Kepala ikan dan kepala kambing itu “selling point” nya. Saya terpaksa mengorbankan dua acara lain di dua hari berturut- turut. Satu : Berbicara dalam diskusi group media Matahari di Makassar Rabu. Acara makan siang dengan Wakil Presiden Jusuf Kalla dengan wartawan pengurus PWI Pusat di Hotel Hyatt, Kamis.
Ikan RM Pondok Gurih ini besar dan benar-benar gurih. Tak salah jika Herman berani pasang badan mempromosikan. “Ini kepala ikan terbaik, katua,” katanya.
Nasinya pun penuh sensasi. Disajikan dengan alas daun pisang. Banyak pula varian lauknya, termasuk “ ranjaunya” : rawit kecil-kecil.

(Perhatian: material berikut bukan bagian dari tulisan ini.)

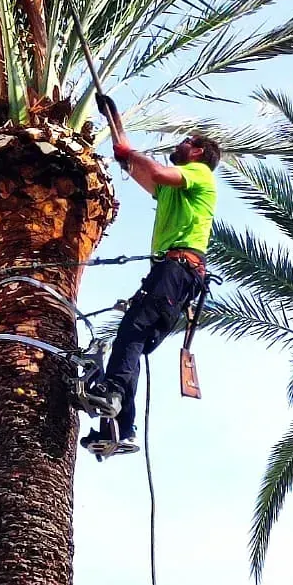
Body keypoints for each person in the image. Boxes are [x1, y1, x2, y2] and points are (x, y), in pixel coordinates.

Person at [82, 99, 220, 459]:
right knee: (133, 340)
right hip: (172, 274)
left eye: (185, 142)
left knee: (133, 332)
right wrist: (116, 129)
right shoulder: (176, 191)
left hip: (177, 271)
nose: (178, 145)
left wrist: (131, 151)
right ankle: (120, 428)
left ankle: (111, 393)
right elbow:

Beruntung kami tidak harus antre. Tiba di sana setelah masa puncak jam makan siang, sehingga antrean sudah mengendor. Kepala ikan kakap besar disajikan dalam mangkuk besar pula. Kemasannya ini saja mengundang selera.
Sop Kepala kambing
Bicara kuliner, Medan memang tempatnya. Setara Makassar. Salah satu kuliner favorit di Medan, Sumatera Utara, sejak dulu kala adalah sop kepala kambing.

Berburu kuliner ini tidak mudah. Rabu (1/8) malam itu tiga tempat yang didatangi, tapi kepala kambing habis. Padahal, baru jam delapan malam. Baru tempat keempat, bisa dapat : di warung sop kambing Wajir, jalan Kolonel Sugiyono (d/h Wajir).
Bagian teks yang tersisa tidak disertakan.